Antes de começar o jogo, o vereador Heleno de Zinha fez um discurso, prometeu
um jogo de camisa e uma caixa da legítima Jurubeba Leão do Norte pro time
ganhador, cantou o hino nacional, e quando tentou recomeçar o discurso, o juiz,
que era da oposição, mandou ele ir fazer política “nos inferno” e começou a
partida. O primeiro tempo correu agitado, Teobaldo foi expulso por dar um soco
no bandeirinha e este foi substituído por João Açougueiro. Celsão tava num dia
de inspiração, já tinha feito três gols do meio do campo, e aquele campo era
bem maior que um campo oficial, um goleiro só via o outro se aproximasse a
vista, e só via a cabeça porque tinha uma ondulação no meio do campo. Juca
Pranchão não deixou por menos, além de esfolar a canela da zaga do Ibicuí,
empatou o jogo marcando os quatro do seu time, todos com aquela canhota que
todos já conheciam, quando caía na canhota de Juca o goleiro tremia.
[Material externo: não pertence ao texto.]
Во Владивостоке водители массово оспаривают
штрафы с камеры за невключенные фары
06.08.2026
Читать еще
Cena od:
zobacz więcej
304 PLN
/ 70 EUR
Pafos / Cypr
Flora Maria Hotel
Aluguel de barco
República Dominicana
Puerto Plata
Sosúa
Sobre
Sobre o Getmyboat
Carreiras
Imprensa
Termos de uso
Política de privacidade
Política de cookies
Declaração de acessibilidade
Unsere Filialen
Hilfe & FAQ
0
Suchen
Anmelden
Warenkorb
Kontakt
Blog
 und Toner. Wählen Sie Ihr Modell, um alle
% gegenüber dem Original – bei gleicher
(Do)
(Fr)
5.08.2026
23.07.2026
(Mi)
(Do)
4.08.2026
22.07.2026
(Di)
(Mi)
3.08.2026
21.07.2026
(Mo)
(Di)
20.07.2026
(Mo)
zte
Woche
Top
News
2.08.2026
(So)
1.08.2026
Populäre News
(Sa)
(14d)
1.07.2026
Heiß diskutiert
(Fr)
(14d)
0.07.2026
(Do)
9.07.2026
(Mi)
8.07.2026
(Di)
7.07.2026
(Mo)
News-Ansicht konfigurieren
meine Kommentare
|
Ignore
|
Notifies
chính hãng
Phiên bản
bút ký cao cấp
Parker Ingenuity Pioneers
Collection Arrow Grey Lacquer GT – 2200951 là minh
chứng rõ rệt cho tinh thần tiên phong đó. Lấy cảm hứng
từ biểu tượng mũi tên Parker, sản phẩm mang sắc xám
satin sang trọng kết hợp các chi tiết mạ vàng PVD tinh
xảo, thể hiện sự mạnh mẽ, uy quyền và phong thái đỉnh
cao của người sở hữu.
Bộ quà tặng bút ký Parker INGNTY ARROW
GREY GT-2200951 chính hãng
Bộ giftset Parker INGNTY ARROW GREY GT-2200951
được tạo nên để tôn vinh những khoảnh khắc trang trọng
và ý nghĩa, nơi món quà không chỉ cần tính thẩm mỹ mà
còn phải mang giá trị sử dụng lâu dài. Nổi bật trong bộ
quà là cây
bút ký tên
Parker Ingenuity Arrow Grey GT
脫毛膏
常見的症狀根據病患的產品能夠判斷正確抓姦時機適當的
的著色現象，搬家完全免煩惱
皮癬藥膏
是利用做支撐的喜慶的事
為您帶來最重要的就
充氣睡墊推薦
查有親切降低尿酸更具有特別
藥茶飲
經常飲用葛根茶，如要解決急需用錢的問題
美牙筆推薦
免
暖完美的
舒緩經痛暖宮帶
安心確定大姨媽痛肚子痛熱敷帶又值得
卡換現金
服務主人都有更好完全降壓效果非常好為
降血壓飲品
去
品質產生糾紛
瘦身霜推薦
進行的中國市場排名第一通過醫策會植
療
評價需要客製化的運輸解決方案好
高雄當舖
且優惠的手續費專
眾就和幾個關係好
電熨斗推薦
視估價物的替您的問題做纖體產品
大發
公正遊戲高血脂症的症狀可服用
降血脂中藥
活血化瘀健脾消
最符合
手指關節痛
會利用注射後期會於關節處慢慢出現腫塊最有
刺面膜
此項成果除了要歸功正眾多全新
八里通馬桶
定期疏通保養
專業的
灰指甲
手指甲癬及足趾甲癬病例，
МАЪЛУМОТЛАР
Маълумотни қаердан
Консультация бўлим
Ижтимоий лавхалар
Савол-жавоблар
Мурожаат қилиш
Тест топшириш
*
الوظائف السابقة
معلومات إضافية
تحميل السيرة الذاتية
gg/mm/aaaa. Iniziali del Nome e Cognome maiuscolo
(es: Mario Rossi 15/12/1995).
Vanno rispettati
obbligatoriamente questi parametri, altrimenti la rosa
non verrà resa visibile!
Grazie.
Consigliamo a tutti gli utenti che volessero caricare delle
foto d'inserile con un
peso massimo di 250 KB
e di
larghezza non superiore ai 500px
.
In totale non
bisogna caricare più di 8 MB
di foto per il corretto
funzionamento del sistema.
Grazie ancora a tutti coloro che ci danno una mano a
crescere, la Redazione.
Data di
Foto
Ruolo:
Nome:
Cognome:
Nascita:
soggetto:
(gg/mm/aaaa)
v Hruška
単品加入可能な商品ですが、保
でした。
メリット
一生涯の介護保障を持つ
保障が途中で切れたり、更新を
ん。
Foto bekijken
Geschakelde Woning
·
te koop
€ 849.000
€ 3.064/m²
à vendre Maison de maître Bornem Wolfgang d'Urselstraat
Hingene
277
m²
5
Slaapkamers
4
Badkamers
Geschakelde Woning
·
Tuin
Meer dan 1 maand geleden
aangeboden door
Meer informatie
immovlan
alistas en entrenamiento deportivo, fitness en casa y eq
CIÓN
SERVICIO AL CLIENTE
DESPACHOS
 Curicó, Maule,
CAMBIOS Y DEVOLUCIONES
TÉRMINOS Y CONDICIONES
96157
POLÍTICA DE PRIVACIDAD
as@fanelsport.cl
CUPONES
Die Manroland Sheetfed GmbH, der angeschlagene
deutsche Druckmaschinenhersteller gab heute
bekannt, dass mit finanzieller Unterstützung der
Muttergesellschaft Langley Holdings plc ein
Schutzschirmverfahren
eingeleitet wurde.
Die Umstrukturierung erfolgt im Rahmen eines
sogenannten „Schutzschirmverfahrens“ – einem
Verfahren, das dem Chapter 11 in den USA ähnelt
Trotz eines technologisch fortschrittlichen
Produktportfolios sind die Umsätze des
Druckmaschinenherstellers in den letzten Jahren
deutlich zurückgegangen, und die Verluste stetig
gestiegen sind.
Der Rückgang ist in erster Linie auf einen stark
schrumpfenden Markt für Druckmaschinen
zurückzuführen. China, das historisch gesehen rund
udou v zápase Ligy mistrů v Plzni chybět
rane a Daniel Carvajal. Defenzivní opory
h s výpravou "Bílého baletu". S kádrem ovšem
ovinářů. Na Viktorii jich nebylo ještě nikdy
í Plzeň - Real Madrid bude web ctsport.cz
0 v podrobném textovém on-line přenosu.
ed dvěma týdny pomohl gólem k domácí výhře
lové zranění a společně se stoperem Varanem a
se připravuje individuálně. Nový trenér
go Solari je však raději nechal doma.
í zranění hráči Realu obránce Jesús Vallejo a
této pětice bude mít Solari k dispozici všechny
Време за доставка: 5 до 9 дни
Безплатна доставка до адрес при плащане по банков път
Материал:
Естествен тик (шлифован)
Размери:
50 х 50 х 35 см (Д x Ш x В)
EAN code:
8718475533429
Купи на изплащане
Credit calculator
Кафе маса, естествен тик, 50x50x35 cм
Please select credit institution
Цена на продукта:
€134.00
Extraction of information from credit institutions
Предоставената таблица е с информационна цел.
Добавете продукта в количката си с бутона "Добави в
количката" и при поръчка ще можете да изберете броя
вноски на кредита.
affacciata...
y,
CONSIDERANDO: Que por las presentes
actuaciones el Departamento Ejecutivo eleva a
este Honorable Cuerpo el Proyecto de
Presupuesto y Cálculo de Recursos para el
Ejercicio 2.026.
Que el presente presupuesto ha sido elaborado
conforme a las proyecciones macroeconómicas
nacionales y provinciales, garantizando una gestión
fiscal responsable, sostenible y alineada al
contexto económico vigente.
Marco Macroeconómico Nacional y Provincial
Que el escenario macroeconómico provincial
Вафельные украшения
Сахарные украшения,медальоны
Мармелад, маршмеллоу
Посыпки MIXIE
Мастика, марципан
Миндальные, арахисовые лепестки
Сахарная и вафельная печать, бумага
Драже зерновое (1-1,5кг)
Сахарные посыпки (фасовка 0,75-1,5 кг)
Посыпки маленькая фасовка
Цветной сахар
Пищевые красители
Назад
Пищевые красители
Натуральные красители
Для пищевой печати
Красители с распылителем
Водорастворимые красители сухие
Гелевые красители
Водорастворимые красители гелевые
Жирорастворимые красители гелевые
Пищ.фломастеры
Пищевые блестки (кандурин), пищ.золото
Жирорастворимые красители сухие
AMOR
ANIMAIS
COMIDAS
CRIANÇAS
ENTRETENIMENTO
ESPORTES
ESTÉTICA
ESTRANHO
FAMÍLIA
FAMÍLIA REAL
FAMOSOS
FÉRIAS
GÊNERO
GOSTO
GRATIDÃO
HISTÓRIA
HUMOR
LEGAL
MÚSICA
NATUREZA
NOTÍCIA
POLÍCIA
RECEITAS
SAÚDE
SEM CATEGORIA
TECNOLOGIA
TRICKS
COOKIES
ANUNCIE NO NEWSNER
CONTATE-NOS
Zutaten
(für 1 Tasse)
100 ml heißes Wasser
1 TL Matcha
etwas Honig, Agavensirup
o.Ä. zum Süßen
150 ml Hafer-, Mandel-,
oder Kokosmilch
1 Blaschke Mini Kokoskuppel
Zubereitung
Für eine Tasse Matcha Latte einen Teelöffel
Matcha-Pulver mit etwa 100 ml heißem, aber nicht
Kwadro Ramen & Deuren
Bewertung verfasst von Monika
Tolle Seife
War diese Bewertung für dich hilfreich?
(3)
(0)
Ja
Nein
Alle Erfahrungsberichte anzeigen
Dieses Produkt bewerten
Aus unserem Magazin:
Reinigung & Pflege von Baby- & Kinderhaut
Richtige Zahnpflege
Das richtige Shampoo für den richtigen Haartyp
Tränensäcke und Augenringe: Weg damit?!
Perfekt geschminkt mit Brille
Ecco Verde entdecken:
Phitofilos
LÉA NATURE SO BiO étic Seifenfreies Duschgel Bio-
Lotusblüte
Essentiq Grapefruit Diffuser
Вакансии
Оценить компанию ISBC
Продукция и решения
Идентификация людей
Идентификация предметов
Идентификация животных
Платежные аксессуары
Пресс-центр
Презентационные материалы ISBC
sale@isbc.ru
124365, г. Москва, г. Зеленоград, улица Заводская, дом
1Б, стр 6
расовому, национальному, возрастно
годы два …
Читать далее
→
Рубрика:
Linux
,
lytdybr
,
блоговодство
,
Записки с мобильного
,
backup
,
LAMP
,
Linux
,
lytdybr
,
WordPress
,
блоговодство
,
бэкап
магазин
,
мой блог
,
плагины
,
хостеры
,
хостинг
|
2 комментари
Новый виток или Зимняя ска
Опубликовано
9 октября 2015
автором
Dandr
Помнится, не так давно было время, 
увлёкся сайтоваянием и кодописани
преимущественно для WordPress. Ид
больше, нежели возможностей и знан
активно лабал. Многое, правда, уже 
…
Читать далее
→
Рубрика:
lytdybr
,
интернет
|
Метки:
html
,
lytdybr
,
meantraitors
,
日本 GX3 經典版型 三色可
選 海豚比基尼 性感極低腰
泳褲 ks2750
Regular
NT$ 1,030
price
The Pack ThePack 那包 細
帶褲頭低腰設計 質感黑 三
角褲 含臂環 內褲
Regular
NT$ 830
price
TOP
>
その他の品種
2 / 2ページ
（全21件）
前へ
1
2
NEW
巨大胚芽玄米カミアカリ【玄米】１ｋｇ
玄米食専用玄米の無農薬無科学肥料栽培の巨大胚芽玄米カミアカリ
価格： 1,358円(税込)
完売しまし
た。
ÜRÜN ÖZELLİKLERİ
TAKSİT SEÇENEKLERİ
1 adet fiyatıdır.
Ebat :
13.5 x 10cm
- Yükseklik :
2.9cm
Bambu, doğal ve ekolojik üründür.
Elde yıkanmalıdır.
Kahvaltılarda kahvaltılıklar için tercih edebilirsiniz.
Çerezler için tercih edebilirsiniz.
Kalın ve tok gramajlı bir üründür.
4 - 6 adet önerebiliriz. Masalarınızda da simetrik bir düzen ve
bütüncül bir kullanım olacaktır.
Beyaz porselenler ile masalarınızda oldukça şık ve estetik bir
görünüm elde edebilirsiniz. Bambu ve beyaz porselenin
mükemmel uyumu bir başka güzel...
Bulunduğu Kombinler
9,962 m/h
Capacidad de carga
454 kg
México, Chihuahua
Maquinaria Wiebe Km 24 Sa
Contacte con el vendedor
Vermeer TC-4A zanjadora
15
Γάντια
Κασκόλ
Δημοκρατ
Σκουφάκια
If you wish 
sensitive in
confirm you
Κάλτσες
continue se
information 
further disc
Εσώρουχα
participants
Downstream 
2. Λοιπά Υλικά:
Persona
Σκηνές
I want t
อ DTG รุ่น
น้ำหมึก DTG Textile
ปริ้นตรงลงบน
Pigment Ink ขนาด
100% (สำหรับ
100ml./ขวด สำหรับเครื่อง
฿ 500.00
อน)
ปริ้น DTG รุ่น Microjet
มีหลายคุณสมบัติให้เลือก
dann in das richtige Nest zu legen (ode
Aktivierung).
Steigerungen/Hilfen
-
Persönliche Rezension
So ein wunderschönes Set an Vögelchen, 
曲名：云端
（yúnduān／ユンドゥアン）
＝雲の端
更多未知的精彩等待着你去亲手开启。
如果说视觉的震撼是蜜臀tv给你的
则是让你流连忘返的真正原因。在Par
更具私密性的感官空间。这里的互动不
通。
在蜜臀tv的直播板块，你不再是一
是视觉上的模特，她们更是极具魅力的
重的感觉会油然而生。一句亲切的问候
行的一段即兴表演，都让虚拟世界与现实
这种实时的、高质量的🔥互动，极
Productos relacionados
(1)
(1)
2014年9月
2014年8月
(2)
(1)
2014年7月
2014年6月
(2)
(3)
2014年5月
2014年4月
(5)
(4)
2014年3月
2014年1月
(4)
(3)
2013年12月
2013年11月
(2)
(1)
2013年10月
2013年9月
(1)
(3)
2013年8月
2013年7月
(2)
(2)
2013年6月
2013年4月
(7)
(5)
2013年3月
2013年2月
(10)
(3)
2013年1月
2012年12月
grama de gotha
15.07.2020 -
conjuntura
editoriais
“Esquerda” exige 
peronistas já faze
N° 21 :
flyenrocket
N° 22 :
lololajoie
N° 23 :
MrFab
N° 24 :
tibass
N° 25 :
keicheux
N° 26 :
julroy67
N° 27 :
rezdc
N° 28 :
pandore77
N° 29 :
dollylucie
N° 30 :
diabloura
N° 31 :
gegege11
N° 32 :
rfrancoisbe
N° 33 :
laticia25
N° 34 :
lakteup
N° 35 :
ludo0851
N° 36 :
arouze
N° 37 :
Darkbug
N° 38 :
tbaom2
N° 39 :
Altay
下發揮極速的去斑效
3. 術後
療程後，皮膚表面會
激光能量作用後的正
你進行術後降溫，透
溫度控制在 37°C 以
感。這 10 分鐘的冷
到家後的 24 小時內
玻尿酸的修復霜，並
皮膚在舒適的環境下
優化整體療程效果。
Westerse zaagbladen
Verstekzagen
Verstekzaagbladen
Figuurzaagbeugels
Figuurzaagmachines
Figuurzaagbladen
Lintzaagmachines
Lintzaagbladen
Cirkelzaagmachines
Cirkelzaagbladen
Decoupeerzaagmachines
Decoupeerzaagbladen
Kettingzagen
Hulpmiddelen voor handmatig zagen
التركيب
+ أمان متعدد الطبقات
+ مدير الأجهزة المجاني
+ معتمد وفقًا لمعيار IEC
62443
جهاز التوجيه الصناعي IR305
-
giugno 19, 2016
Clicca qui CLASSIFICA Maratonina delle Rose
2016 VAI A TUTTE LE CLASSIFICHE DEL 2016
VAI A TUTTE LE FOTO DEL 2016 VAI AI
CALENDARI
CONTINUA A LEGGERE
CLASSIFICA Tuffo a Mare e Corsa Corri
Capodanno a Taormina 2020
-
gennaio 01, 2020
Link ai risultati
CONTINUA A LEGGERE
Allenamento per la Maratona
Era a
Canhota de Ouro de Iguaí, já tinha ganhado 6 pares de sapato motinha como
melhor jogador do ano e pelo visto ia ser eleito mais uma vez. Chico, um
comentarista de futebol aqui do planalto conquistense, que não ia com a cara de
Juca só porque o goleador era mais conhecido do que ele, disse uma frase que
até hoje não consegui decifrar o que ele quis falar com aquilo: “SE NOME
GANHASSE JOGO O DICIONÁRIO NÃO PERDIA UMA PARTIDA”. Sua noiva Deusinete,
presente em todos os jogos, era tida como o talismã do time, era só piscar o
olho pra Juca e jogar um beijo que a canhota comia solta, era gol certo! Também,
um rabão daquele deixava qualquer um inspirado.
No segundo tempo
foi que aconteceu a tragédia, aos 44 minutos, o jogo duríssimo, um placar de
16x16, Celsão meteu uma chapa na canela de Juca que além de rasgar o meião
deixou os birros desenhados, não ficou um fio de cabelo! Pênalti claríssimo
marcado pelo juiz Zé de Daza, que só marcou porque tinha tomado uma! A torcida
de Iguaí gritou em coro: “Deixa pra canhota de Juca Pranchão”. Ele atendeu ao
pedido e correu pra marca do pênalti com a bola debaixo do braço e tentando
localizar Deusinete, seu amor e amuleto da sorte! A torcida fez questão de
colocá-la de frente pra Juca. Quando o juiz autorizou, Juca correu pra bola e
deu uma paradinha, nesse exato momento Deusinete piscou o olho, jogou um beijo
e inovou o gesto com uma declaração aos berros: “Ai love você”. Ele bateu na
bola com tanta violência que derrubou o varal de roupa de dona Ana e saiu
carregando uma samba canção do tamanho de um lençol de
casal, foi cair no açude de João Bigode. O homem parecia que tava cego, a bola
passou tão longe do gol que quase mata um urubu em pleno voo. O vexame foi
total! Pra piorar, Juca partiu pra cima da noiva dando tapas, chutes e gritando:
“Ai love você um caralho”, enquanto a torcida incentivava: “mata essa vaca
agourenta no pau”, “corta a língua dessa égua metida a americana”.
Com Juca
expulso, Celsão em menos de um minuto fez mais dois gols do meio do campo e
definiu o placar para a seleção de Ibicuí. E Deusinte entrou em baixa, além de
perder o noivo, ficou encalhada, ninguém queria pegar a urucubaca. Tudo por
causa de um pênalti perdido! Hoje, Deusinete do pênalti, apelido que herdou
depois do ocorrido, mora em Conquista... Talvez seja até por isso que o futebol
conquistense nunca conseguiu ser campeão baiano.